Exercise objective
Whenever the string "phản" turns up in a line below, that line should be copied.

Dataset records
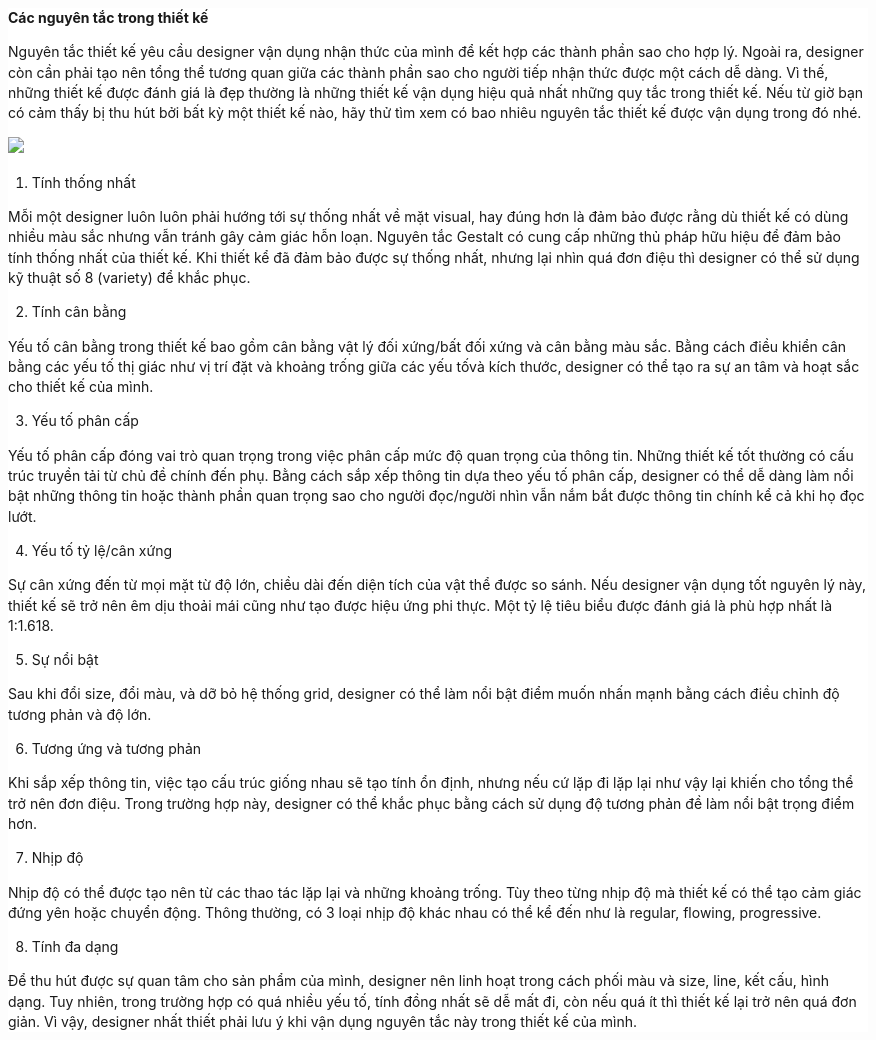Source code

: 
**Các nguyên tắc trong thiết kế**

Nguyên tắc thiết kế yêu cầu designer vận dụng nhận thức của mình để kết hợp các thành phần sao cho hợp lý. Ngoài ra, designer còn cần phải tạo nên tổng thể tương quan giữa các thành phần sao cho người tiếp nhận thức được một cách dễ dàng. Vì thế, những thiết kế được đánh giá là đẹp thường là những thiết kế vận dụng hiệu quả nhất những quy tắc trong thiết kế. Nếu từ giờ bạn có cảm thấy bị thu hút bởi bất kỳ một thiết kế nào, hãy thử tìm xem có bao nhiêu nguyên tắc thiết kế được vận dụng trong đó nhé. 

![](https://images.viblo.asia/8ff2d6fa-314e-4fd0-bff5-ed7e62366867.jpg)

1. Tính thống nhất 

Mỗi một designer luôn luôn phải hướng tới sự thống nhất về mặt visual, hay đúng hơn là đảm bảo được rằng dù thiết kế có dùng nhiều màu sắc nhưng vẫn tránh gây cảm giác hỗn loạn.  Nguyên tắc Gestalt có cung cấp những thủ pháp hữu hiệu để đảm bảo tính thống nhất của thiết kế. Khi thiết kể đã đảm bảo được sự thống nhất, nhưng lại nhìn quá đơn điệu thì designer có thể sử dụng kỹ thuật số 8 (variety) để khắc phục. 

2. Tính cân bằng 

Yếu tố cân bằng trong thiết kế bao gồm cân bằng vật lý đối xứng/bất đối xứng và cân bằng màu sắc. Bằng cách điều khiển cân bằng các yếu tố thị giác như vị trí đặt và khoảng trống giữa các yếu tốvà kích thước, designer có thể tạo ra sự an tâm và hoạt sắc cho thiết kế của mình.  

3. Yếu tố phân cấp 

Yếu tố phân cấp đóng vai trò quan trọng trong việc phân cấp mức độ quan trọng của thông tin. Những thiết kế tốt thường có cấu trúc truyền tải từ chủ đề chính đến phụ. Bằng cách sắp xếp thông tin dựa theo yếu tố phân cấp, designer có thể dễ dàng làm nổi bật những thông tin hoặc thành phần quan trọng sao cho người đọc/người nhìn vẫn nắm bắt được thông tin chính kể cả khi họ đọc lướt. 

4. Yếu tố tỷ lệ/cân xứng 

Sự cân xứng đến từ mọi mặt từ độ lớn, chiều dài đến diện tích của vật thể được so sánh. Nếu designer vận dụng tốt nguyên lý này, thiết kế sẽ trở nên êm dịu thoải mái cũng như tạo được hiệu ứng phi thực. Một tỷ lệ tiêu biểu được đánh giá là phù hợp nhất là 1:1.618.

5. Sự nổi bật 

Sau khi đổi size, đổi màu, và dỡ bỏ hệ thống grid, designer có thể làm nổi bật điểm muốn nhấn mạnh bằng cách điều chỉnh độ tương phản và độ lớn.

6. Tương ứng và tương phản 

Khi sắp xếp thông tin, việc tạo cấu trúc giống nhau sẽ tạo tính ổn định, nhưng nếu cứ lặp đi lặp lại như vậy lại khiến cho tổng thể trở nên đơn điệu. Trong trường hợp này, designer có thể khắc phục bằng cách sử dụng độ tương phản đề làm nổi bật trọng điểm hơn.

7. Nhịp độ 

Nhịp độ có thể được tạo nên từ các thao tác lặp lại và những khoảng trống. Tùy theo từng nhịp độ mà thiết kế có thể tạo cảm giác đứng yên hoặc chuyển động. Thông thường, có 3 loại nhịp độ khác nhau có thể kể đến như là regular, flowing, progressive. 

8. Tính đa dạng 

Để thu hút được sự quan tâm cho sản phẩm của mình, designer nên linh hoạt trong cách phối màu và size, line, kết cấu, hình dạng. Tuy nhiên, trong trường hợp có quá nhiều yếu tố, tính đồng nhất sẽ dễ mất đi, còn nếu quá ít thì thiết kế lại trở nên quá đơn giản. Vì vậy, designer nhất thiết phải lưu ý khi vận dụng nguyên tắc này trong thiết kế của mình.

Task response
Sau khi đổi size, đổi màu, và dỡ bỏ hệ thống grid, designer có thể làm nổi bật điểm muốn nhấn mạnh bằng cách điều chỉnh độ tương phản và độ lớn.
6. Tương ứng và tương phản 
Khi sắp xếp thông tin, việc tạo cấu trúc giống nhau sẽ tạo tính ổn định, nhưng nếu cứ lặp đi lặp lại như vậy lại khiến cho tổng thể trở nên đơn điệu. Trong trường hợp này, designer có thể khắc phục bằng cách sử dụng độ tương phản đề làm nổi bật trọng điểm hơn.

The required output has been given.